Large grants from the Lorna and Yuti Chernajovsky Biomedical Research Foundation, which supports innovative research into the development of novel targeted medications to enhance health, and the Medical Research Council provided funding for the study. Versus Arthritis and the British Society for Research on Aging were among the other sponsors.

Throughout life, bone continually forms, reshapes, and is replenished by up to 10% a year. This process involves the intricate interaction of two cell types: osteoblasts, who create new bone, and osteoclasts, which break down existing bone. Diseases like ankylosing spondylitis, which causes aberrant bone formation, and osteoporosis and rheumatoid arthritis, which exhibit excessive bone disintegration, are caused by disruptions to this well-planned mechanism.

Bisphosphonates, the most widely used osteoporosis treatment, work by targeting osteoclasts to stop more bone loss. New ‘anabolic’ drugs that may stimulate the production of new bone are available, but their clinical use is limited. For example, teriparatide (parathyroid hormone, or PTH) is only effective for a period of 24 months, and romosozumab (an anti-sclerostin antibody) is linked to cardiovascular events.

Thus, there is a strong argument for creating novel treatments to promote bone regrowth in age-related musculoskeletal conditions, the most prevalent of which is osteoporosis. The potential therapeutic impact of PEPITEM in these disease states was investigated by researchers headed by Drs. Helen McGettrick and Amy Naylor. These researchers included Drs. Jonathan Lewis and Kathryn Frost from the University of Birmingham’s Institute of Inflammation and Ageing and Dr. James Edwards from the Nuffield Department of Orthopaedics, Rheumatology, and Musculoskeletal Sciences at the University of Oxford.

A naturally occurring short protein (peptide) called PEPITEM is created by the body and is present in all people at low concentrations.

The results of the study showed that PEPITEM controls the remodeling of bones and that elevating its level in the body promotes the mineralization of “young bones” that are not diseased or pre-osteoporotic. This results in an increase in bone density and strength that is comparable to that of current standard-of-care medications (bisphosphonates and PTH).
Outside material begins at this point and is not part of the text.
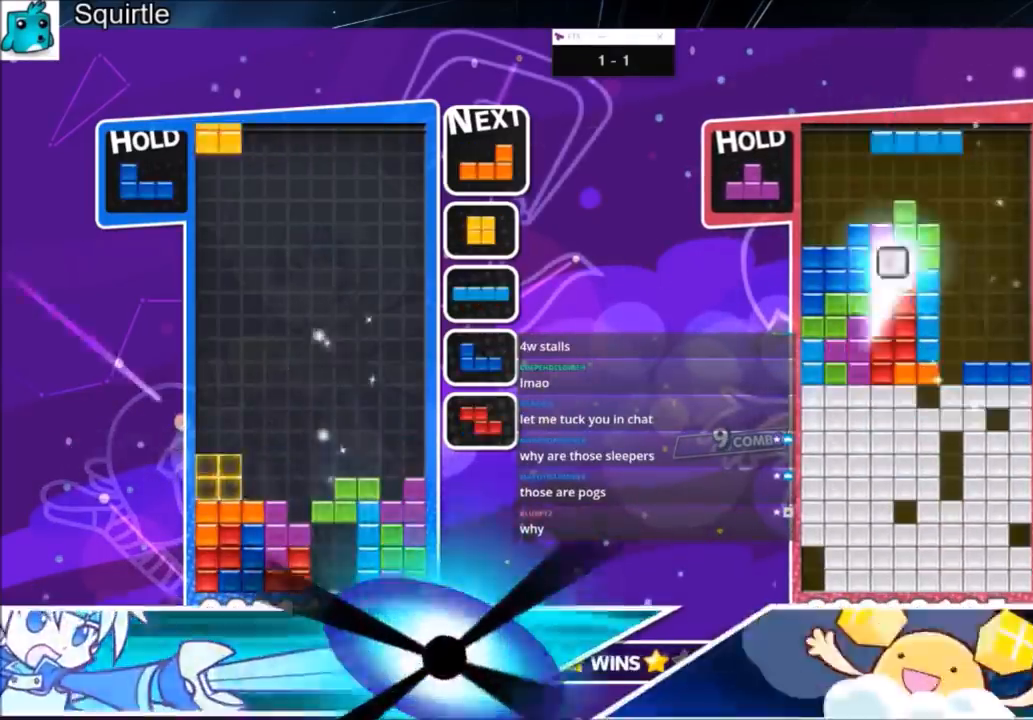
{"keys": ["c", "left", "x"], "events": [[33, "c", "up"], [66, "right", "down"], [133, "down", "down"], [133, "left", "up"], [200, "down", "up"], [200, "left", "down"], [200, "right", "up"], [367, "c", "down"], [433, "x", "down"]]}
The capacity of a prospective novel treatment to specifically target the natural repair mechanism that is hampered by aging or inflammatory diseases, however, is the crucial test. Here, the researchers demonstrated that administering extra PEPITEM in animal models of menopause—a frequent cause for osteoporotic bone loss in humans—limits bone loss and enhances bone density. Similar results were also seen in models of inflammatory bone disease (arthritis), where PEPITEM greatly decreased erosion and destruction of the bone.

Studies using human bone tissue, taken from elderly individuals undergoing joint surgery, supported these conclusions. According to this research, PEPITEM has a considerable effect on the maturation of osteoblasts and their capacity to create and mineralize bone tissues in older adults’ cells.

Through an increase in osteoblast activity rather than quantity, their work with cell and tissue cultures has shown that PEPITEM directly affects osteoblasts to stimulate bone formation. Subsequent research revealed that the NCAM-1 receptor on osteoblasts is the particular receptor for PEPITEM, and it is very probable that the NCAM-1-b-catenin signaling pathway is in charge of the increased osteoblast activity. Compared to PEPITEM receptors that have been previously identified in other tissues, this receptor and its associated pathway are unique.

The impact of PEPITEM on osteoclasts and bone resorption was also examined by the researchers. Here, animal research has shown that PEPITEM dramatically lowers osteoclast counts, which in turn decreases bone mineral resorption. Subsequently, the researchers showed that a soluble material secreted locally in bone tissues by osteoblasts’stimulated’ by PEPITEM is responsible for the decrease in osteoclast activity.

Dr. Helen McGettrick stated: “While the most commonly used drugs, bisphosphonates, work by blocking the action of osteoclasts, PEPITEM acts by swinging the balance in favour of bone formation without impacting the ability of osteoclasts to resorb regions of damaged or weak bone tissue via normal bone remodelling.”